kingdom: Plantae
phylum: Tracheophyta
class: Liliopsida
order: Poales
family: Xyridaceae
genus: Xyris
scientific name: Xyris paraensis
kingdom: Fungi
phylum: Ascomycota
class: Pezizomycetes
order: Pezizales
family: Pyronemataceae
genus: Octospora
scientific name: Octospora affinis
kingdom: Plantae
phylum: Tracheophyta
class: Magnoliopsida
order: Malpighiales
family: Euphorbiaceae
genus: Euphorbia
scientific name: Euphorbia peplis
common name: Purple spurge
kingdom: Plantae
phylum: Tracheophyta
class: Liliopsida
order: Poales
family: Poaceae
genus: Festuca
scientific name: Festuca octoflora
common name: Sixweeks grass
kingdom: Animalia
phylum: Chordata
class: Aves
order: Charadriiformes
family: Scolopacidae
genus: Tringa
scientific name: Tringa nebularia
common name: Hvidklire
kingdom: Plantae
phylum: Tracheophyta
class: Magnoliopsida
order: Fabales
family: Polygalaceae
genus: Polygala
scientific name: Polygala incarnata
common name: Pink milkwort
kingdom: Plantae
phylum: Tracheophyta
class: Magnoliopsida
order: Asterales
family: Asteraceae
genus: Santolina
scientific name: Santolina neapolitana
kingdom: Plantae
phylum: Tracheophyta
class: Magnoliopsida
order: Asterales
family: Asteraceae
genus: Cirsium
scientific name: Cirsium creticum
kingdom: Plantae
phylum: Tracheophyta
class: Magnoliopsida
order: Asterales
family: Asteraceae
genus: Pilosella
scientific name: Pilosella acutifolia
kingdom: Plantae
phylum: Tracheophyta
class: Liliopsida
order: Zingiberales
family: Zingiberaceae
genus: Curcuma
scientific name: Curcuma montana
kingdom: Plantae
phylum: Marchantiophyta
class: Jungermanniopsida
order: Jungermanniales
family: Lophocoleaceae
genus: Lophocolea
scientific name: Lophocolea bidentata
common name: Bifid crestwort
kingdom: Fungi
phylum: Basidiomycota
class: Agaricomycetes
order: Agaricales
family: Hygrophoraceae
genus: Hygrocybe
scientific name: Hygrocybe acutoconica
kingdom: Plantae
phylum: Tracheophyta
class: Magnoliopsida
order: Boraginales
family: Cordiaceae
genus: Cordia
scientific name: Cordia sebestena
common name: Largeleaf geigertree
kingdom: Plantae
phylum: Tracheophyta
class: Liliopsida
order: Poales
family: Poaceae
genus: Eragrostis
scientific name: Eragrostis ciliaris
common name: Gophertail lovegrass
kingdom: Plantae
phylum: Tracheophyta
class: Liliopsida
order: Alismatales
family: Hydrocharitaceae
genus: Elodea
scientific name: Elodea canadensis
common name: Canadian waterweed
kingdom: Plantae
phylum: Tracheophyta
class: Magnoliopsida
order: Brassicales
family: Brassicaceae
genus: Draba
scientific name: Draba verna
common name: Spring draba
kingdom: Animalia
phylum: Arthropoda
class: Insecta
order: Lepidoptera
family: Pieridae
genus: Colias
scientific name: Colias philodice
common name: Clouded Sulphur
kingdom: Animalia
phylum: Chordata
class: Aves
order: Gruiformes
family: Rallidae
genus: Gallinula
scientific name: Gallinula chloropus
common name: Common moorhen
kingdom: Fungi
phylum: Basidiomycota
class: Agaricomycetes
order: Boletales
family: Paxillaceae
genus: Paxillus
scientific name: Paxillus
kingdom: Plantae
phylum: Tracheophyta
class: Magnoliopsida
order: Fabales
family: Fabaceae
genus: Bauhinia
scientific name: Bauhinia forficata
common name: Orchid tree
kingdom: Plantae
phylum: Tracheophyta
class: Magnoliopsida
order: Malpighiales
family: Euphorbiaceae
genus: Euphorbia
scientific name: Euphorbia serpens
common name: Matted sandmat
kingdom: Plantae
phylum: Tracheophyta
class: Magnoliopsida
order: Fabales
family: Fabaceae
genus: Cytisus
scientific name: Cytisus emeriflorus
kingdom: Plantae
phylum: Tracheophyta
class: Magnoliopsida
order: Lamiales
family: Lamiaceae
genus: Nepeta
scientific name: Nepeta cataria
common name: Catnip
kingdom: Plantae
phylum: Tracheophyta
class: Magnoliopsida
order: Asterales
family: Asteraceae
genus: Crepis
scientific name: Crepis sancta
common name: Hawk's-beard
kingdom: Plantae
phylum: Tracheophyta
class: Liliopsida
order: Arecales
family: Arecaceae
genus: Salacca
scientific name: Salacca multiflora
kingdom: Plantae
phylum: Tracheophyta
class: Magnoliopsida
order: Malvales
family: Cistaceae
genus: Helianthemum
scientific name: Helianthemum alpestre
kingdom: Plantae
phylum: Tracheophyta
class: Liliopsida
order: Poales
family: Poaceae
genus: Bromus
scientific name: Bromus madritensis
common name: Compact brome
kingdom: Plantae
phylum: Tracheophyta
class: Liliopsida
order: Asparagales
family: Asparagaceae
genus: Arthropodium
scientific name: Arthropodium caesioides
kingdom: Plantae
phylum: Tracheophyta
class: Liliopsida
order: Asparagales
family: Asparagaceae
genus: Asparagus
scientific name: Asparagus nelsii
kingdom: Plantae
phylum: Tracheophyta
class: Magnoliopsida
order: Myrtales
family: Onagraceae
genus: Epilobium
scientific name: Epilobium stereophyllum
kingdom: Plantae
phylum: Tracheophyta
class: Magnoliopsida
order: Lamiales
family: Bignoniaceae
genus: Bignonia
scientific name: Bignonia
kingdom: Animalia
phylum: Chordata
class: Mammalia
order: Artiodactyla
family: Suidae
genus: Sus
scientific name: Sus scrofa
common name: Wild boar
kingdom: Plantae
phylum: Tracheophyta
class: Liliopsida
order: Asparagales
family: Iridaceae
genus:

***

» **Goal**
Put every line from all the entries above into one numbered list, leaving out any blank lines.

» **Task output**
1. kingdom: Plantae
2. phylum: Tracheophyta
3. class: Liliopsida
4. order: Poales
5. family: Xyridaceae
6. genus: Xyris
7. scientific name: Xyris paraensis
8. kingdom: Fungi
9. phylum: Ascomycota
10. class: Pezizomycetes
11. order: Pezizales
12. family: Pyronemataceae
13. genus: Octospora
14. scientific name: Octospora affinis
15. kingdom: Plantae
16. phylum: Tracheophyta
17. class: Magnoliopsida
18. order: Malpighiales
19. family: Euphorbiaceae
20. genus: Euphorbia
21. scientific name: Euphorbia peplis
22. common name: Purple spurge
23. kingdom: Plantae
24. phylum: Tracheophyta
25. class: Liliopsida
26. order: Poales
27. family: Poaceae
28. genus: Festuca
29. scientific name: Festuca octoflora
30. common name: Sixweeks grass
31. kingdom: Animalia
32. phylum: Chordata
33. class: Aves
34. order: Charadriiformes
35. family: Scolopacidae
36. genus: Tringa
37. scientific name: Tringa nebularia
38. common name: Hvidklire
39. kingdom: Plantae
40. phylum: Tracheophyta
41. class: Magnoliopsida
42. order: Fabales
43. family: Polygalaceae
44. genus: Polygala
45. scientific name: Polygala incarnata
46. common name: Pink milkwort
47. kingdom: Plantae
48. phylum: Tracheophyta
49. class: Magnoliopsida
50. order: Asterales
51. family: Asteraceae
52. genus: Santolina
53. scientific name: Santolina neapolitana
54. kingdom: Plantae
55. phylum: Tracheophyta
56. class: Magnoliopsida
57. order: Asterales
58. family: Asteraceae
59. genus: Cirsium
60. scientific name: Cirsium creticum
61. kingdom: Plantae
62. phylum: Tracheophyta
63. class: Magnoliopsida
64. order: Asterales
65. family: Asteraceae
66. genus: Pilosella
67. scientific name: Pilosella acutifolia
68. kingdom: Plantae
69. phylum: Tracheophyta
70. class: Liliopsida
71. order: Zingiberales
72. family: Zingiberaceae
73. genus: Curcuma
74. scientific name: Curcuma montana
75. kingdom: Plantae
76. phylum: Marchantiophyta
77. class: Jungermanniopsida
78. order: Jungermanniales
79. family: Lophocoleaceae
80. genus: Lophocolea
81. scientific name: Lophocolea bidentata
82. common name: Bifid crestwort
83. kingdom: Fungi
84. phylum: Basidiomycota
85. class: Agaricomycetes
86. order: Agaricales
87. family: Hygrophoraceae
88. genus: Hygrocybe
89. scientific name: Hygrocybe acutoconica
90. kingdom: Plantae
91. phylum: Tracheophyta
92. class: Magnoliopsida
93. order: Boraginales
94. family: Cordiaceae
95. genus: Cordia
96. scientific name: Cordia sebestena
97. common name: Largeleaf geigertree
98. kingdom: Plantae
99. phylum: Tracheophyta
100. class: Liliopsida
101. order: Poales
102. family: Poaceae
103. genus: Eragrostis
104. scientific name: Eragrostis ciliaris
105. common name: Gophertail lovegrass
106. kingdom: Plantae
107. phylum: Tracheophyta
108. class: Liliopsida
109. order: Alismatales
110. family: Hydrocharitaceae
111. genus: Elodea
112. scientific name: Elodea canadensis
113. common name: Canadian waterweed
114. kingdom: Plantae
115. phylum: Tracheophyta
116. class: Magnoliopsida
117. order: Brassicales
118. family: Brassicaceae
119. genus: Draba
120. scientific name: Draba verna
121. common name: Spring draba
122. kingdom: Animalia
123. phylum: Arthropoda
124. class: Insecta
125. order: Lepidoptera
126. family: Pieridae
127. genus: Colias
128. scientific name: Colias philodice
129. common name: Clouded Sulphur
130. kingdom: Animalia
131. phylum: Chordata
132. class: Aves
133. order: Gruiformes
134. family: Rallidae
135. genus: Gallinula
136. scientific name: Gallinula chloropus
137. common name: Common moorhen
138. kingdom: Fungi
139. phylum: Basidiomycota
140. class: Agaricomycetes
141. order: Boletales
142. family: Paxillaceae
143. genus: Paxillus
144. scientific name: Paxillus
145. kingdom: Plantae
146. phylum: Tracheophyta
147. class: Magnoliopsida
148. order: Fabales
149. family: Fabaceae
150. genus: Bauhinia
151. scientific name: Bauhinia forficata
152. common name: Orchid tree
153. kingdom: Plantae
154. phylum: Tracheophyta
155. class: Magnoliopsida
156. order: Malpighiales
157. family: Euphorbiaceae
158. genus: Euphorbia
159. scientific name: Euphorbia serpens
160. common name: Matted sandmat
161. kingdom: Plantae
162. phylum: Tracheophyta
163. class: Magnoliopsida
164. order: Fabales
165. family: Fabaceae
166. genus: Cytisus
167. scientific name: Cytisus emeriflorus
168. kingdom: Plantae
169. phylum: Tracheophyta
170. class: Magnoliopsida
171. order: Lamiales
172. family: Lamiaceae
173. genus: Nepeta
174. scientific name: Nepeta cataria
175. common name: Catnip
176. kingdom: Plantae
177. phylum: Tracheophyta
178. class: Magnoliopsida
179. order: Asterales
180. family: Asteraceae
181. genus: Crepis
182. scientific name: Crepis sancta
183. common name: Hawk's-beard
184. kingdom: Plantae
185. phylum: Tracheophyta
186. class: Liliopsida
187. order: Arecales
188. family: Arecaceae
189. genus: Salacca
190. scientific name: Salacca multiflora
191. kingdom: Plantae
192. phylum: Tracheophyta
193. class: Magnoliopsida
194. order: Malvales
195. family: Cistaceae
196. genus: Helianthemum
197. scientific name: Helianthemum alpestre
198. kingdom: Plantae
199. phylum: Tracheophyta
200. class: Liliopsida
201. order: Poales
202. family: Poaceae
203. genus: Bromus
204. scientific name: Bromus madritensis
205. common name: Compact brome
206. kingdom: Plantae
207. phylum: Tracheophyta
208. class: Liliopsida
209. order: Asparagales
210. family: Asparagaceae
211. genus: Arthropodium
212. scientific name: Arthropodium caesioides
213. kingdom: Plantae
214. phylum: Tracheophyta
215. class: Liliopsida
216. order: Asparagales
217. family: Asparagaceae
218. genus: Asparagus
219. scientific name: Asparagus nelsii
220. kingdom: Plantae
221. phylum: Tracheophyta
222. class: Magnoliopsida
223. order: Myrtales
224. family: Onagraceae
225. genus: Epilobium
226. scientific name: Epilobium stereophyllum
227. kingdom: Plantae
228. phylum: Tracheophyta
229. class: Magnoliopsida
230. order: Lamiales
231. family: Bignoniaceae
232. genus: Bignonia
233. scientific name: Bignonia
234. kingdom: Animalia
235. phylum: Chordata
236. class: Mammalia
237. order: Artiodactyla
238. family: Suidae
239. genus: Sus
240. scientific name: Sus scrofa
241. common name: Wild boar
242. kingdom: Plantae
243. phylum: Tracheophyta
244. class: Liliopsida
245. order: Asparagales
246. family: Iridaceae
247. genus:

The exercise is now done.